Stored items

* * *

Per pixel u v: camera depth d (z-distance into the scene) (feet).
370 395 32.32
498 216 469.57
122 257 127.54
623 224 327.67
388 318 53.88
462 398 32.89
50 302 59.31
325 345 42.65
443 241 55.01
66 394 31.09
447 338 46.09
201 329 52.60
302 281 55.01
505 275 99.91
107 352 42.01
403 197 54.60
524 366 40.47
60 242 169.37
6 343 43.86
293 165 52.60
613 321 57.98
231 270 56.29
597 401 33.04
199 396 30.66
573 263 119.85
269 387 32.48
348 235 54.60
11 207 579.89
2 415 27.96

* * *

▸ Exercise:
Write out, word for word, the line containing "107 352 42.01" and all the lines after it in the entries above, and nothing more.

▸ Answer to this exercise:
107 352 42.01
403 197 54.60
524 366 40.47
60 242 169.37
6 343 43.86
293 165 52.60
613 321 57.98
231 270 56.29
597 401 33.04
199 396 30.66
573 263 119.85
269 387 32.48
348 235 54.60
11 207 579.89
2 415 27.96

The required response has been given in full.